An open house at the greenhouse
Marlow Orchids welcomes local enthusiasts
Orchids comprise one of the largest groups of flowering plants, with about 28,000 accepted species and more than 100,000 hybrids and cultivars. Even with so many diverse types, they still have the reputation as being one of the more difficult house plants to keep alive. Jim Marlow didn’t let the flower’s difficult reputation deter him from purchasing his first orchid more than fifty years ago, and he now owns Marlow Orchids in Scottsville. He and his co-owners Mike Bucur and Jonathan Jones present at twelve to fifteen orchid shows per season around the Northeast, host two or three open houses a year, and operate a thriving online business.
(585): How did you start your business, Marlow Orchids?
Marlow: I started Marlow Orchids in 1993. I had a small greenhouse in the city, and I started bringing phalaenopsis [orchids] to work at Xerox and sold them there for four or five years. In about 1995 we did a show in Rochester…in order to do the show I had to be registered as a business, so I got my business license. I started selling more and more orchids at local shows in Buffalo, Rochester, and Syracuse, then I started going to more distant shows like Massachusetts and New Hampshire. In 2002 I took an early retirement to focus on this.
Marlow: I got into orchids when I was in my twenties. I was at the Zurich Bog, outside of Newark, one morning before work and I saw some lady slippers. That night I dreamt about those lady slippers and started to have recurring dreams about them, so I ordered some orchids. When they arrived all the roots looked odd and funny to me because I really didn’t know what orchids were, so I cut all the roots off and planted the orchid in pro mix; in the summer I put it in full sun. I pretty much did everything wrong but still managed to get good results.
Jones: I’ve always been in the field—my dad introduced me to gardening and greenhouse growing when I was young. I originally went to college for dairy science and was introduced to greenhouse operations and to more common orchids like phalaenopsis and cymbidium. Three years ago I came here (to Marlow Orchids) to get ‘Sharry Baby’ oncidiums, and Jim spent about two hours with me that day going through the greenhouse and talking about his orchids…I was hooked on the vast variety and the challenge of growing different cultivars.
Tell us about your greenhouse setup.
Bucur: When we moved here we decided we’d get a greenhouse kit, and I thought, how hard could this be?
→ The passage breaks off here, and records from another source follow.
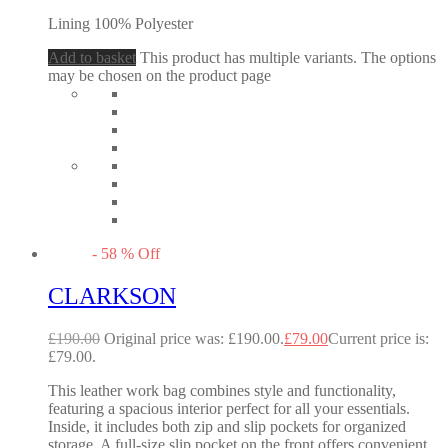
Lining 100% Polyester
Add to basket
This product has multiple variants. The options
may be chosen on the product page
-
58
%
Off
CLARKSON
£
190.00
Original price was: £190.00.
£
79.00
Current price is:
£79.00.
This leather work bag combines style and functionality,
featuring a spacious interior perfect for all your essentials.
Inside, it includes both zip and slip pockets for organized
storage. A full-size slip pocket on the front offers convenient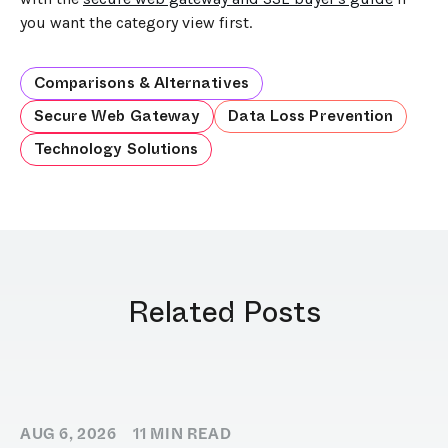
you want the category view first.
Comparisons & Alternatives
Secure Web Gateway
Data Loss Prevention
Technology Solutions
Related Posts
AUG 6, 2026
11
MIN READ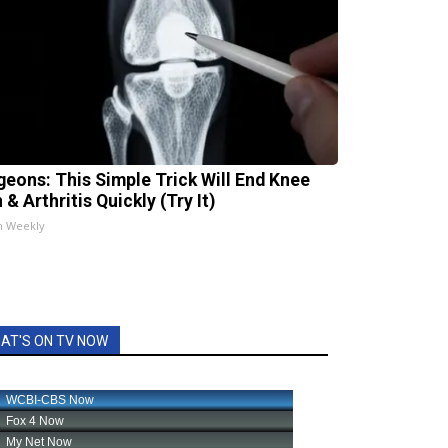
geons: This Simple Trick Will End Knee
 & Arthritis Quickly (Try It)
h Weekly
AT'S ON TV NOW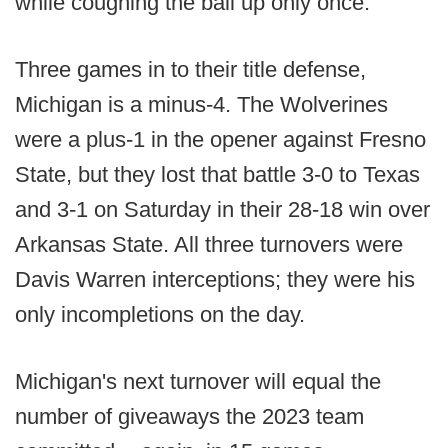
while coughing the ball up only once.
Three games in to their title defense,
Michigan is a minus-4. The Wolverines
were a plus-1 in the opener against Fresno
State, but they lost that battle 3-0 to Texas
and 3-1 on Saturday in their 28-18 win over
Arkansas State. All three turnovers were
Davis Warren interceptions; they were his
only incompletions on the day.
Michigan's next turnover will equal the
number of giveaways the 2023 team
So I ordered it and one afternoon I came home and the whole backyard had box after box, huge refrigerator-size boxes. It took all summer long, during one of the hottest Julys I can remember, but we did it.
Marlow: It’s a 2,000-square-foot greenhouse, and we grow different genera of orchids that have different temperature requirements, so there are micro-climates within the greenhouse. We’re able to grow a lot of overlapping orchid types in this environment.
Jones: We have 6,000 to 7,000 plants in the greenhouse, from little seedlings (we’re starting to do our own breeding and seedling production), to big specimen plants.
What are some misconceptions people have about caring for orchids?
Jones: That they’re too hard to grow. I always tell my customers it’s about consistency…knowing what the conditions are for that orchid and being consistent with the lighting, watering, and fertilizer.
Marlow: Consistency is the most important thing. Orchids go downhill slowly, and people might not realize it because the top growth looks healthy, but the roots are rotted.
Any tips or tricks for growing a healthy orchid?
Bucur: A tight pot—they like to be root bound, and repotting is important. People are afraid to repot because they think the plant is so delicate, but within an hour of repotting the plants look better. They really perk up. At shows one of the most frequent questions we get is how to get an orchid to rebloom? And the first thing I ask them is when was the last time you repotted?
Marlow: They’re epiphytes. Most of them grow on trees and so they’re always growing out of their pots. Once that happens it’s time to repot the orchid, but it’s best to repot before this occurs.
You host two to three open houses a year—how did those start?
Marlow: We started doing open houses for Orchid Society members—we did that for a couple of years. Then I created an email list and started inviting everyone on the list. We have people come from Ohio, Pennsylvania, Tennessee… they come from all over; it’s amazing.
Bucur: They’d bring about twelve to fifteen people; they’d spend the day; I’d make a pie. People will go out to the greenhouse and last an hour before getting overwhelmed with which ones they’re going to buy, so then they come in the house, have a bite to eat, and are ready to go again. Jones: We’re kicking around an idea of extending the open house into a summer fest this summer; have some classes, bring some stuff outside if the weather’s nice.
What are your favorite parts of the open houses?
Jones: The people. It’s great to see all the people you do business with, people who are so enthusiastic about orchids, and it’s nice to have people from across the country want to come and see us.
Marlow: And it’s funny because it’s not only people who belong to orchid societies. It’s also enthusiasts, people who do it on their own.